• _Extracted material_

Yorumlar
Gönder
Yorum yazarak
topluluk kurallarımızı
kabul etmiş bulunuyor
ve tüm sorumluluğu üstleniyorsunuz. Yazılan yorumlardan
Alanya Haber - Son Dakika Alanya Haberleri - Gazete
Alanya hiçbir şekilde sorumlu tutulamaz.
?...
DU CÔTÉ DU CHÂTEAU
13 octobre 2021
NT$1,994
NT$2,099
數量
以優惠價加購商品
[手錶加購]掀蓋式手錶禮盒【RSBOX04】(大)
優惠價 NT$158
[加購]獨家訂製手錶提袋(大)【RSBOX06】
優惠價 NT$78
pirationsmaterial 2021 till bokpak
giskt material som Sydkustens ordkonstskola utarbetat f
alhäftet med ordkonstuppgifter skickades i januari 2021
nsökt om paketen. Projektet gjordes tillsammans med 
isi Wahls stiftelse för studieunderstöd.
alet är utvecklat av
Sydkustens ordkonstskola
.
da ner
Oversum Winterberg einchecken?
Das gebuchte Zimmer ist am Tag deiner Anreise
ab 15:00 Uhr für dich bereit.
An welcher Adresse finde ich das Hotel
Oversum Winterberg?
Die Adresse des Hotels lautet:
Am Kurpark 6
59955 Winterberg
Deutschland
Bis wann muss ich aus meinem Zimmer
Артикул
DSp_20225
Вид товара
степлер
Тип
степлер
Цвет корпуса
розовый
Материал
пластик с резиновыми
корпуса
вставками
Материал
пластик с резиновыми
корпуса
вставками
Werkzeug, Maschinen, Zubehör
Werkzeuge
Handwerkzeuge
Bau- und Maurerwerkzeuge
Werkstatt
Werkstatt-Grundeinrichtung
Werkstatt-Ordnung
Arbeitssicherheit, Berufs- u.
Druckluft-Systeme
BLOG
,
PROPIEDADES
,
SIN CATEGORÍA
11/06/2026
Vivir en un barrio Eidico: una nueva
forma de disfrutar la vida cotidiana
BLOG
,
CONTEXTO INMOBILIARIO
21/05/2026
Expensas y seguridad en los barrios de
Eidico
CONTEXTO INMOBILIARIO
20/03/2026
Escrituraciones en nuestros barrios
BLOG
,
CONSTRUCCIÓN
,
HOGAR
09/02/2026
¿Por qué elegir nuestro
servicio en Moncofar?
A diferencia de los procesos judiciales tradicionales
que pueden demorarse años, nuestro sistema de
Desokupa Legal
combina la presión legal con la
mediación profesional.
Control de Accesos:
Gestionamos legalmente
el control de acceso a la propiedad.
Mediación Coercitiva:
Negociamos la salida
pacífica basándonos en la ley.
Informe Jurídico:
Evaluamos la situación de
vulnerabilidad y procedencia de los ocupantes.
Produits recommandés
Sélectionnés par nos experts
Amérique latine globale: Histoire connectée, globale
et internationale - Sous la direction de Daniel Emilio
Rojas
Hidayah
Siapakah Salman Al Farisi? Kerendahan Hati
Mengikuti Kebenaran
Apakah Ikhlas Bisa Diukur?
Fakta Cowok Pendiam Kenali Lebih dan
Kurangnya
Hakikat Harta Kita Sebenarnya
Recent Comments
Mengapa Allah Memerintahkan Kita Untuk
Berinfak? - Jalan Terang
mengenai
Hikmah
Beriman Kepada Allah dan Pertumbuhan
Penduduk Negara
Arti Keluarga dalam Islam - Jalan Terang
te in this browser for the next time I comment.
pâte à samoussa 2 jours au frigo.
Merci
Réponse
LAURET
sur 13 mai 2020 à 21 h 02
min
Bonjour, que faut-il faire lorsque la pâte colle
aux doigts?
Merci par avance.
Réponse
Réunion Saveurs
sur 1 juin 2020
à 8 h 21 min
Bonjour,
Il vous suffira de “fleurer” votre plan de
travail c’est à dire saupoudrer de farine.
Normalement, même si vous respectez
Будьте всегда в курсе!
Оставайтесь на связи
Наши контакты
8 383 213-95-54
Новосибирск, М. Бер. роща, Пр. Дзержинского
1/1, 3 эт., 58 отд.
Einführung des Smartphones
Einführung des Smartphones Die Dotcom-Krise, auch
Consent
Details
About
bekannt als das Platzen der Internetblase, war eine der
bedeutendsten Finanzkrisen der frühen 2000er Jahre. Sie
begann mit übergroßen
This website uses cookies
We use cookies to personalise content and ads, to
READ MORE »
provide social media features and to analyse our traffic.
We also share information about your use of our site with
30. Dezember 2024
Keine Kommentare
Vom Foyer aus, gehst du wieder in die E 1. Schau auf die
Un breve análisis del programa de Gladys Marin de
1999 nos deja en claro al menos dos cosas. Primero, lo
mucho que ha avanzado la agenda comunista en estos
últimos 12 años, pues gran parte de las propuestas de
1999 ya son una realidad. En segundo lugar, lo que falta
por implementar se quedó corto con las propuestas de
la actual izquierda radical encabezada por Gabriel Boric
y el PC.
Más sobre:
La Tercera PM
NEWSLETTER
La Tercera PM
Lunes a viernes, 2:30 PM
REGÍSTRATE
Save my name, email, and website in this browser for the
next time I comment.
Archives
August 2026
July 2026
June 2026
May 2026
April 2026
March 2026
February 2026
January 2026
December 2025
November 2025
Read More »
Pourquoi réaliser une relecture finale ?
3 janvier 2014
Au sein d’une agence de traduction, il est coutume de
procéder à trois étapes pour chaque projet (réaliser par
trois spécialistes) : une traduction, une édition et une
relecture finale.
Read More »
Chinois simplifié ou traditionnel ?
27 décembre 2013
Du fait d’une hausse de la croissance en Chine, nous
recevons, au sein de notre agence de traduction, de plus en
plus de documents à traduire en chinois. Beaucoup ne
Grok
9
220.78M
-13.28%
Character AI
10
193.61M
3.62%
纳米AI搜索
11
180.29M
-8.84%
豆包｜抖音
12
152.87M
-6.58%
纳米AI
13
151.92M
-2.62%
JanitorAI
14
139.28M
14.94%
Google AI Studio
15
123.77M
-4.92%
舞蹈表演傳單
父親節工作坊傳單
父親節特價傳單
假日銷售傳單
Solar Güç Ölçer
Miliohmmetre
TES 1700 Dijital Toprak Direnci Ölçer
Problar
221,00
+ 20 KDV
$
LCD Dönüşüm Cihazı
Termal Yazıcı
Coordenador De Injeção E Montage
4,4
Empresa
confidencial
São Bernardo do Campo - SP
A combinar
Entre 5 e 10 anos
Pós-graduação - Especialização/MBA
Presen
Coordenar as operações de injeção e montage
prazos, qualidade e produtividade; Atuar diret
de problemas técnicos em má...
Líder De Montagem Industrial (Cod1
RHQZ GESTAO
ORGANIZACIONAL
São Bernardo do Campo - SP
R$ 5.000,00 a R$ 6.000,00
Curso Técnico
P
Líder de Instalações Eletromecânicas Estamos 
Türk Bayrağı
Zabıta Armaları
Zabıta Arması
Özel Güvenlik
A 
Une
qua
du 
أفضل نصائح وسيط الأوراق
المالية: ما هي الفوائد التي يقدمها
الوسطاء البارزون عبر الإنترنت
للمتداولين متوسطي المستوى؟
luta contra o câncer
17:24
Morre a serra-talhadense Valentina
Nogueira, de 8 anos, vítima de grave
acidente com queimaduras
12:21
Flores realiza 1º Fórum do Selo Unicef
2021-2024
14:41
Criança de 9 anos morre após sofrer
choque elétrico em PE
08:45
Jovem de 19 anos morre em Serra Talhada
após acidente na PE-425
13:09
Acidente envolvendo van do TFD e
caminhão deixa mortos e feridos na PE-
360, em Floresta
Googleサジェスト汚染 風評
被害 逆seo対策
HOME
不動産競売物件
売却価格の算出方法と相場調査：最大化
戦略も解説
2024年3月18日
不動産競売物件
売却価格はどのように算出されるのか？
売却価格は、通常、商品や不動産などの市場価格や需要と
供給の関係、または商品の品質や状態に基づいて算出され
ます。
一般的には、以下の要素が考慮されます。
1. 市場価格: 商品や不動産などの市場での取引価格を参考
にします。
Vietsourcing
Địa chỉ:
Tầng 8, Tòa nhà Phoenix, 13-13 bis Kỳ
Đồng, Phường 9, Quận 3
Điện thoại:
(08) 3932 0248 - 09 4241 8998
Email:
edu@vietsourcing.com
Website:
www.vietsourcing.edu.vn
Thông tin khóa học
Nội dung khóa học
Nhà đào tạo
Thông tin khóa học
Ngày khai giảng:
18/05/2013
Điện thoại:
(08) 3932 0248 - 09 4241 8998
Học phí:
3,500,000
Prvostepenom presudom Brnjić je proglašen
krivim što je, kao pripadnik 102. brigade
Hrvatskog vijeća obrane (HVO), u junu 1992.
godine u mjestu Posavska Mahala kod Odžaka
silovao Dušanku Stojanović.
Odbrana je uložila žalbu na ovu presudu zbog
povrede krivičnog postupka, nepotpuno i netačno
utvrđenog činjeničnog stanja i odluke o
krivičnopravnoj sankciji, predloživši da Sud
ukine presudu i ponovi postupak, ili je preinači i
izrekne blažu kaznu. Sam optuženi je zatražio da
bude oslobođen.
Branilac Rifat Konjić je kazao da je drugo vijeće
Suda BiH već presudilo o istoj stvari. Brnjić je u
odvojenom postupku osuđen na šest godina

• _Brief_
What lines of the material above include "time"? Copy each one.

• _Solution to this task_
te in this browser for the next time I comment.
next time I comment.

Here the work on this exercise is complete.